*** Opening Selected extract ***

# PCT Dorm Room 5.5g mini tank



## crudnugget (Feb 5, 2008)

Check out the nano fish list, it's a sticky post at the top of this forum. There are tons of fish you can keep in moderate numbers in that tank listed there, but keep in mind some of them are pretty hard to find, and they can be expensive. Some of the more popular ones are Galaxy Rasboras (aka Celestial Pearl Danios) and Ember Tetras. Personally, I think Scarlet Badis (Badis badis) look really neat, but they are hard to find and not cheap.

While neons would look nice, they are one of those default fish that everyone gets...which is why I don't have any


----------



## MarioMaster (Jul 31, 2008)

crudnugget said:


> Check out the nano fish list, it's a sticky post at the top of this forum. There are tons of fish you can keep in moderate numbers in that tank listed there, but keep in mind some of them are pretty hard to find, and they can be expensive. Some of the more popular ones are Galaxy Rasboras (aka Celestial Pearl Danios) and Ember Tetras. Personally, I think Scarlet Badis (Badis badis) look really neat, but they are hard to find and not cheap.
> 
> While neons would look nice, they are one of those default fish that everyone gets...which is why I don't have any




Yeah that's kinda what I figured about the neons being too common, I guess I'll just have to go back to the pet store and see what kind of fish they have. Thanks for the input - Any comments/suggestions about the tank?


----------



## Ugly Genius (Sep 27, 2003)

Good start. I think it's pretty important to know what you'll be planting when creating your hardscape. As it appears you're starting slow -- a good thing -- perhaps you should first focus on what you'll plant. Basically, what type of look are you going for? Densely planted? Loosely? Carpet plants? Stem plants? That kind-of-thing.
The plants used will be dictated by the equipment you'll be using. Lights, CO2, ferts, et cetera. This in turn is dictated by how much money and time you're willing to invest.

Also, I think your rocks could benefit from a hammer. Chisel them and give them some texture. Also, take some of the chips left over and scatter then about to give the 'scape a more natural look.

*** Closing Selected extract ***
*** Opening Extracted material ***

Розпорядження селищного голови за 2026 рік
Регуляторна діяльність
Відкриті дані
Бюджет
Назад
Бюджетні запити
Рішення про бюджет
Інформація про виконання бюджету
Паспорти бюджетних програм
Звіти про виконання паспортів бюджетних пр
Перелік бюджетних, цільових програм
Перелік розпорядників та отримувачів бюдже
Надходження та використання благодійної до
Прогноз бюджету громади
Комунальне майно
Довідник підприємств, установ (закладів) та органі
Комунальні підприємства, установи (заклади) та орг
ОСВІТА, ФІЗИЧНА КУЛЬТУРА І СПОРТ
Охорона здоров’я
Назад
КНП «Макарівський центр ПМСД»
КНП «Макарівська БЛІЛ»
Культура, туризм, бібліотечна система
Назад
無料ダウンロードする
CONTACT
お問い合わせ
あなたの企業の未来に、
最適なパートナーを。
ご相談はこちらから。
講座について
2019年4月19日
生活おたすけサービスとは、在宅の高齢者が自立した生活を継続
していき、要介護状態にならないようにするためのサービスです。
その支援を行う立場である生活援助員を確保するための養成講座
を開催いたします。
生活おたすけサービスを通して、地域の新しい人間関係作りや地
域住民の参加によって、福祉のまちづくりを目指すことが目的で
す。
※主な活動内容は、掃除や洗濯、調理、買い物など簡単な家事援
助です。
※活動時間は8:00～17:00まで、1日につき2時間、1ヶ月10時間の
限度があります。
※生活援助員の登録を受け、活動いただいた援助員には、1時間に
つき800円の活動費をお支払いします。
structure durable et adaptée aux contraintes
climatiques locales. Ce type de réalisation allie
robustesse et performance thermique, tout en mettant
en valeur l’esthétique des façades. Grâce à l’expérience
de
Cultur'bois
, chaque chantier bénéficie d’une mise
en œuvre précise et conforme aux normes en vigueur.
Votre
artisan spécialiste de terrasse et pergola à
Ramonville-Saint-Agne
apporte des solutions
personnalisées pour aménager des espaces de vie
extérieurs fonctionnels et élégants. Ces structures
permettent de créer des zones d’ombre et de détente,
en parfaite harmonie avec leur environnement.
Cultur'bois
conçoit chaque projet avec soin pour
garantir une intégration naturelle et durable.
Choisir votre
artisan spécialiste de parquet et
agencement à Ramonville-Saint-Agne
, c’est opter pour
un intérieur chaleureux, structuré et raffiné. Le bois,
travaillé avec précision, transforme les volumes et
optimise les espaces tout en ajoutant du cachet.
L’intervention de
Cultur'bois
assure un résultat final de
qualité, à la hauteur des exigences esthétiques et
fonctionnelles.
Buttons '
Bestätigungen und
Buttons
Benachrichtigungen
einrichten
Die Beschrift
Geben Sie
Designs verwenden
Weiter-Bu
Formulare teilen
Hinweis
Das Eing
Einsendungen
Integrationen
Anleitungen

*** Closing Extracted material ***

Complete the following:
1 - Retype the following part of the mini tank forum thread: begin at the words that have "## crudnugget (Feb" and stop after "(Jul 31, 2008)".
2 - In the mini tank forum thread, rewrite the paragraph beginning "Also, I think your rocks could benefit from a hammer" as a short list that keeps its main facts.
3 - Proceed with the mini tank forum thread from the point where it stops.

List of answers:
1 -
## crudnugget (Feb 5, 2008)

Check out the nano fish list, it's a sticky post at the top of this forum. There are tons of fish you can keep in moderate numbers in that tank listed there, but keep in mind some of them are pretty hard to find, and they can be expensive. Some of the more popular ones are Galaxy Rasboras (aka Celestial Pearl Danios) and Ember Tetras. Personally, I think Scarlet Badis (Badis badis) look really neat, but they are hard to find and not cheap.

While neons would look nice, they are one of those default fish that everyone gets...which is why I don't have any


----------



## MarioMaster (Jul 31, 2008)

2 -
- Use a hammer to chisel the rocks and give them texture.
- Scatter the leftover chips around so the 'scape looks more natural.

3 -
I'd put the filter inflow tube in the back left corner and have your outflow on the right side of the tank. Flow is so important in a planted tank and as you have it, the left side will not get the circulation it needs. (I've found that flow is just as important as light in a planted tank; sometimes more so.)

Also, your sand is freshwater safe, right?


----------



## MarioMaster (Jul 31, 2008)

Ugly Genius said:


> Good start. I think it's pretty important to know what you'll be planting when creating your hardscape. As it appears you're starting slow -- a good thing -- perhaps you should first focus on what you'll plant. Basically, what type of look are you going for? Densely planted? Loosely? Carpet plants? Stem plants? That kind-of-thing.
> The plants used will be dictated by the equipment you'll be using. Lights, CO2, ferts, et cetera. This in turn is dictated by how much money and time you're willing to invest.
> 
> Also, I think your rocks could benefit from a hammer. Chisel them and give them some texture. Also, take some of the chips left over and scatter then about to give the 'scape a more natural look.
> ...


Well right now I have a 13W spiral CFL in a walmart desk lamp, so it would probably classify as a medium light tank? I'm not sure how it would equate with a 5.5g tank. 

I think for now I'll just stick with some basic plants and see what it gets me, I don't really care about sticking to a certain design so pretty much anything goes. I plan on keeping the tank low tech though.

I took your advice about adding some smaller rock pieces and smashed up another rock I had and added them to the tank.

For the filter I removed the end cap which seems to have made a better vertical flow instead of the faster horizontal flow the spraybar was creating, it also allows the fish to rest easier. 

And yes, the bag said the sand was good for both salt and freshwater.

Thanks for the assistance


----------



## FrostyNYC (Nov 5, 2007)

Ugly Genius is dead on about the rocks. Adding crevices and character to them will make them look a lot more interesting and less geometric.

Celestrial pearl danios can be a little delicate. Micro rasboras and endlers are other nano fish that would look good in this tank.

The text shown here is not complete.